**SUPPLIED TEXT:**
Commander of the Iranian Border Guard Units General Hossein Zolfaqari underlined his forces’ capability to maintain security all over the country, and underlined that security has been fully established at Iran’s Eastern borders.

“Basically, the number of insecurities in Eastern Iran has come to zero and we have come close to relative stability in the Western parts of the country as well,” Zolfaqari said on Wednesday.

Earlier, a senior Iranian police commander had also underlined that the country’s forces are powerful enough to protect security alongside the Iranian borders and confront all kinds of foreign challenges.

“Iran has learned how to answer foreign interventions during the three decades of threats and its progressive police is ready to confront any outside challenge,” Iran’s Police Chief Esmayeel Ahmadi Moqaddam said, addressing police personnel in Southern province of Hormozgan earlier this month.

He added that Iran is amongst the most secure countries of the region.

He further announced that Iran will boost the security of its borders as part of Iran’s Fifth Five-Year Development Plan (2010-2015).

Iran shares open borders on the West with Iraq and Turkey, on the East with Afghanistan and Pakistan, on the South with the Persian Gulf littoral states and the Sea of Oman, on the North with Armenia and Azerbaijan and the Caspian Sea, and on the North East with Turkmenistan.

Iran, located at the crossroad of international drug smuggling from Afghanistan to Europe, has taken new security measures in its border provinces following several attacks by terrorists and drug traffickers at its Eastern and Western borders.

The Iranian police measures along the Eastern borders have forced drug-traffickers to resort to other routes, including the Sea of Oman and the Persian Gulf, for smuggling their drug cargos which originate in Afghanistan and Pakistan.

According to the statistical figures released by the UN, Iran ranks first among the world countries in preventing entry of drugs and decreasing demand for narcotics.

A majority of insecurities at Iran’s Eastern borders pertained to the operations conducted by the terrorist Jundollah group in recent years, but after Iran arrested a large number of its members and hanged its leaders, the US-backed group was dismantled.

In the most recent clashes, four members of the terrorist Jundollah group were killed by Iranian security forces in the country’s Southeastern Sistan and Balouchestan province.

The U.S-backed and financed Jundollah group has claimed responsibility for numerous terrorist attacks in Iran. The group has carried out mass murder, armed robbery, kidnapping, acts of sabotage and bombings. They have targeted civilians and government officials as well as all ranks of Iran’s military.

In one of the worst cases, the terrorist group killed 22 citizens and abducted 7 more in the Tasouki region on a road linking the southeastern city of Zahedan to another provincial town.

In 2007, U.S-backed and financed Jundollah kidnapped 30 people in the Sistan and Balouchestan province and took them to the neighboring Pakistan.

U.S-backed and financed Jundollah claimed responsibility the same year for an attack on an Islamic Revolution Guards Corps (IRGC) bus in which 11 IRGC personnel were killed.

In another crime in October 2009, the Pakistan-based terrorist Jundollah group claimed responsibility for a deadly attack in the Sistan and Balouchestan province which killed 42 people among them a group of senior military commanders, including Lieutenant Commander of the IRGC Ground Force Brigadier General Nourali Shoushtari.

**SOURCE DATA:**
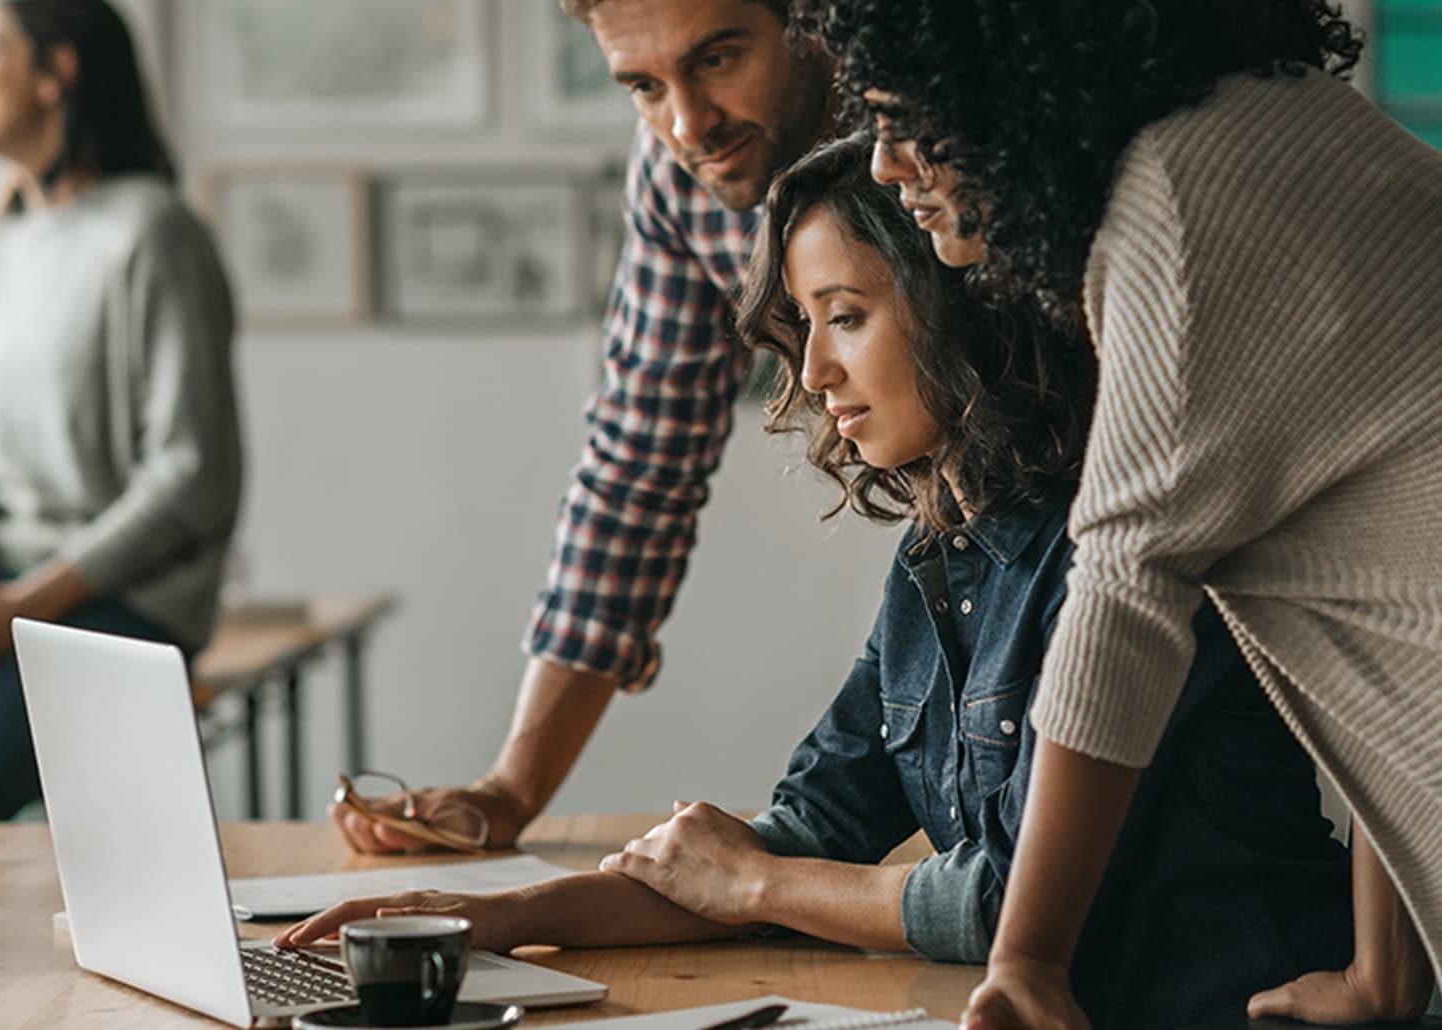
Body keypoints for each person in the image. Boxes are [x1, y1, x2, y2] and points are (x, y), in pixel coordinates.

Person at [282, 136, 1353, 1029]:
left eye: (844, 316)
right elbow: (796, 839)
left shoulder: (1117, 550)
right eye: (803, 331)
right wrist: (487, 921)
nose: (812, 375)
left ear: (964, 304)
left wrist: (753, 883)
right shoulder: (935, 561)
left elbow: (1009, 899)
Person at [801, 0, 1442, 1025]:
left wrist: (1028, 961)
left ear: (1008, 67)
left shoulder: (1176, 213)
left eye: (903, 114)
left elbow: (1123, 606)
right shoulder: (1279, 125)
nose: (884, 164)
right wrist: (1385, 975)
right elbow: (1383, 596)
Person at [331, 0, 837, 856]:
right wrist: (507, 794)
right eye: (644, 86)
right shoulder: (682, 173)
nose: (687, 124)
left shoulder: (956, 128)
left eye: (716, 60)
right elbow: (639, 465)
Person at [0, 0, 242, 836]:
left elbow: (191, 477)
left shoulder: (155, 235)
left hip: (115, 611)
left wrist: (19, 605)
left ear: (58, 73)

**WHAT TO WORK ON:** Can you print everything from "A majority of" down to "and Balouchestan province." in the text on Iran's border security, word for word?

**SOLUTION:**
A majority of insecurities at Iran’s Eastern borders pertained to the operations conducted by the terrorist Jundollah group in recent years, but after Iran arrested a large number of its members and hanged its leaders, the US-backed group was dismantled.

In the most recent clashes, four members of the terrorist Jundollah group were killed by Iranian security forces in the country’s Southeastern Sistan and Balouchestan province.